Call `await watcher.close()` to stop the watcher.
#### **`const watcher = db.watch([range])`**
Listens to changes that are on the optional `range`.
`range` options are the same as `createReadStream` except they are reversed.
> By default, the yielded snapshots will have the bee's key encoding and value encoding, but can be overwritten by setting the `keyEncoding` and `valueEncoding` options.
Usage example:
```javascript
for await (const [current, previous] of watcher) {
console.log(current.version)
console.log(previous.version)
}
```
Returns a new value after a change, `current` and `previous` are snapshots that are auto-closed before the next value.
Methods:
`await watcher.ready()`
Waits until the watcher is loaded and detects changes.
`await watcher.destroy()`
Stops the watcher. Using `break` inside the `for await` loop will also destroy the watcher.
> Do not attempt to manually close the snapshots. Since they're used internally, let them be auto-closed.
> Watchers are not supported on subs and checkouts. Instead, use the `range` option to limit the scope.
#### **`const snapshot = db.checkout(version)`**
Get a read-only snapshot of a previous version.
#### **`const snapshot = db.snapshot()`**
Shorthand for getting a checkout for the current version.

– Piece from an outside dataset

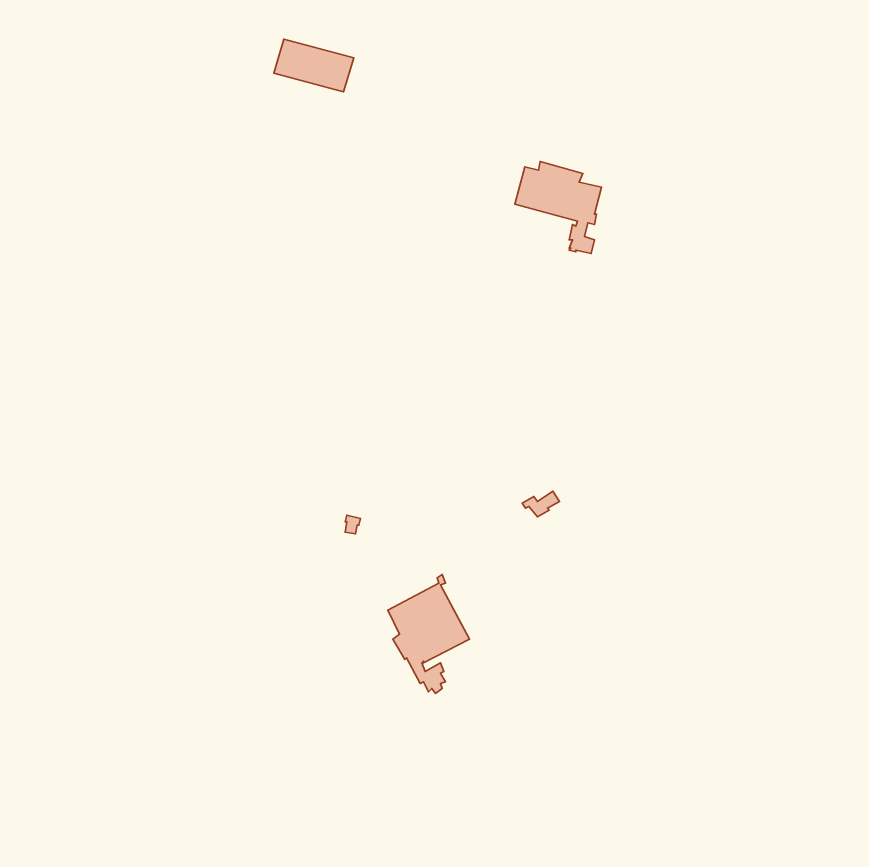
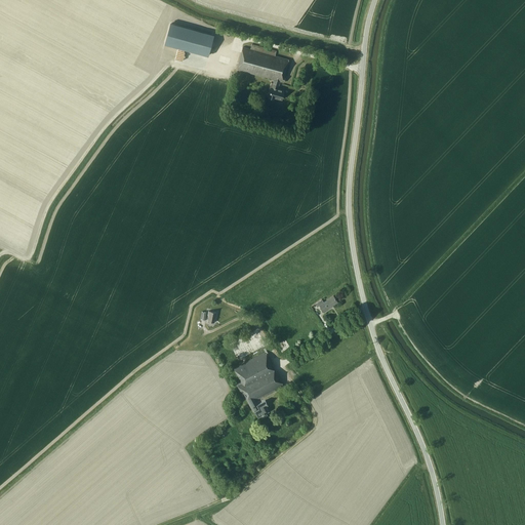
building: [515,162,601,253] -> [236,45,288,100]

#### **`const sub = db.sub('sub-prefix', options = {})`**
Create a sub-database where a given value will prefix all entries.
This makes it easy to create namespaces within a single Hyperbee.
`options` include:
| Property | Description | Type | Default |
| :-----------------: | --------------------------------------------------------------------------- | ------ | ------------------------- |
| **`sep`** | A namespace separator | Buffer | `Buffer.alloc(1)` |
| **`valueEncoding`** | Encoding type for the values. Takes values of 'json', 'utf-8', or 'binary'. | String | `defaults to the parents` |
| **`keyEncoding`** | Encoding type for the keys. Takes values of 'ascii', 'utf-8', or 'binary'. | String | `defaults to the parents` |
For example:
```javascript
const root = new Hyperbee(core)
const sub = root.sub('a')
// In root, this will have the key ('a' + separator + 'b')
await sub.put('b', 'hello')
// Returns => { key: 'b', value: 'hello')
await sub.get('b')
```
#### **`const header = await db.getHeader([options])`**
Returns the header contained in the first block. Throws an error if undecodable.
`options` are the same as the `core.get` method.
#### **`const isHyperbee = await Hyperbee.isHyperbee(core, [options])`**
Returns `true` if the core contains a Hyperbee, `false` otherwise.
This requests the first block on the core, so it can throw depending on the options.
`options` are the same as the `core.get` method.